PassivHaus principlesWe clearly need sufficient housing in the Moorlands and under a Climate Emergency any new housing should be built to high standards in terms of insulation and energy use. The Staffordshire Moorlands District Plan suggests we must create 320 new houses every year. However, it does not stipulate that these should be fully carbon-neutral over their lifetime. It is clearly wrong to allow developers to build houses that will cost the residents more in the long run but also indirectly other ratepayers, who will have to bear the cost of future mitigation such as flooding.

The construction industry is very conservative and change takes a long time. This could be helped by government and council working together to train workers in the modern techniques of Passive House design and build. This programme would have to be reinforced by building regulations suitable for the 21st century. There are of course countless houses already built which will need a retrofit to make them fit for the future. MCA’s Energy group is working to bring both professional advice and the benefit of individual experiences to Moorlands householders.

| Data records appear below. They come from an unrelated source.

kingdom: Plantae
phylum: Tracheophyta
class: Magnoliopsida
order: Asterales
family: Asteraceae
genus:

It was disappointing that the Government's last plan to help householders, the Green Homes Grant Scheme, was so poorly advertised and difficult to access, a key problem being that there were insufficient properly registered installers available for householders to get quotes for energy efficiency improvements. We hope that the next scheme will be better organised and not left to private companies to profit from. There are charities such as Beat the Cold in Stoke-on-Trent and Marches Energy Agency who have already worked in the Moorlands and who would undoubtedly have done a better job. Fortunately, there is some light on the horizon, as the House of Commons Environmental Audit Committee is conducting an inquiry into the carbon footprint of constructing buildings and the sustainability of the materials used in the construction industry; it will be instructive to learn what the big house builders will have to say about that. Environmental Audit Committee Chairman, the Rt Hon Philip Dunne MP, said when launching the inquiry:

For decades we have been constructing homes and buildings with concrete and steel, with little thought to the carbon footprint involved. While Government policy incentivizing a house-building boom could contradict its net zero ambitions, there is an opportunity for innovation as we explore low-carbon and sustainable building materials. Our new inquiry will consider how we can decarbonise construction and the opportunities that may arise, and I invite anyone with thoughts to submit evidence.”

We wonder if the Government will pay attention to this report when it's published or if it will be ignored while developers continue to build sub-standard houses in the Moorlands?